A British farmer leading the sector’s global lobbying group has put agriculture at the centre of the UN Climate Summit in New York.
Peter Kendall, president of the World Farmers’ Organisation (WFO), joined more than 120 world leaders at the summit, which is aiming to advance action on the ground that will reduce emissions and build resilience to the impacts of climate change.
Mr Kendall, a former head of the NFU in the UK, has been part of a number of meetings at the summit.
He said: “Farmers are on the frontline of the climate change agenda. Farmers are not only directly impacted by climate change, but are also vital in implementing solutions we need to in order to adapt and mitigate.
“Farmers, especially women farmers, have daily interaction with the environment. Thus farmers are key drivers in the development of sustainable agricultural practices that provide food and renewable materials to support livelihoods. We must reposition farmers at the centre of the agriculture sector to become more resilient to climate risks.”
The issue of climate change is seen as crucial to the agriculture sector because of the role it can play in reducing greenhouse emissions, but also because those working on the land are often on the front line of environmental changes.
The importance of the industry has been reflected in the fact that NFU vice president Guy Smith has been selected to join the advisory board of the UK’s Energy and Climate Intelligence Unit.
Mr Smith said: “It’s only last week that University of Exeter scientists suggested that food-growing nations, including the UK, could be ‘overwhelmed’ by pests within the next 30 years, as climate change helps them spread. Research like this should shake off the air of complacency about agricultural production in the UK as it faces an uncertain future climate.

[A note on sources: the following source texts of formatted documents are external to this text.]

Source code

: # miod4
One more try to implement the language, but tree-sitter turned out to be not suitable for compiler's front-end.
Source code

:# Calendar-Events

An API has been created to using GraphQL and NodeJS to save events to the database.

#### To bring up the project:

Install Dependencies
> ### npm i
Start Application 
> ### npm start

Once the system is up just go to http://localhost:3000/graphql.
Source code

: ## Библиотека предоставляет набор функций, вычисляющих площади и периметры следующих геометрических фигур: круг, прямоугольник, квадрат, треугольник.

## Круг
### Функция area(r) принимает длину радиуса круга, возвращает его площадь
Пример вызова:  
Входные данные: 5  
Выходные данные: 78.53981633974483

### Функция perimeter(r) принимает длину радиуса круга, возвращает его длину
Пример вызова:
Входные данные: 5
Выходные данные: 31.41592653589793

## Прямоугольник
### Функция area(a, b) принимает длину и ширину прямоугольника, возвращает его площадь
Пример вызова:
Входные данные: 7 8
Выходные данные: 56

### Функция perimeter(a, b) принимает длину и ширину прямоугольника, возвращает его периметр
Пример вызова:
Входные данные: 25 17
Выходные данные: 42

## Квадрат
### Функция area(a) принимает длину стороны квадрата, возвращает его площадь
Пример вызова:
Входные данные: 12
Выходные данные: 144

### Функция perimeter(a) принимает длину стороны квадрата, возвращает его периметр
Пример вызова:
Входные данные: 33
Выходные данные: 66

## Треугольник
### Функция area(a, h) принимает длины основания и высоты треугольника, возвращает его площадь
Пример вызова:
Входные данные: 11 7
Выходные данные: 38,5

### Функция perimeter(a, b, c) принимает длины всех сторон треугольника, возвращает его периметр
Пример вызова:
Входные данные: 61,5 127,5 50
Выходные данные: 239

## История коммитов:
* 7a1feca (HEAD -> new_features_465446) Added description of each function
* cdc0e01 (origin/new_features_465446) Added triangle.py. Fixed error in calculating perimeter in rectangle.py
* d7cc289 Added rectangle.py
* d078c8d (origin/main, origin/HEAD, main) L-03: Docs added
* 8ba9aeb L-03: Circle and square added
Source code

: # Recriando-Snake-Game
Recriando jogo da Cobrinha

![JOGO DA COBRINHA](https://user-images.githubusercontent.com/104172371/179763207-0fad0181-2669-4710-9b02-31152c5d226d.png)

“Energy production through technologies such as bioenergy crops and solar has also become a political football, so the ECIU drive to ensure that such discussions are underpinned by evidence is welcome. I am therefore very pleased to add farming’s voice to those already on the ECIU board.”
The Energy and Climate Intelligence Unit is a non-profit initiative that supports debate on the issue of global warming.
Its Advisory Board includes climate scientists, energy policy experts, leaders in fields such as health, national security and faith, politicians from all parties and representatives from civil society organisations such as the Women’s Institute.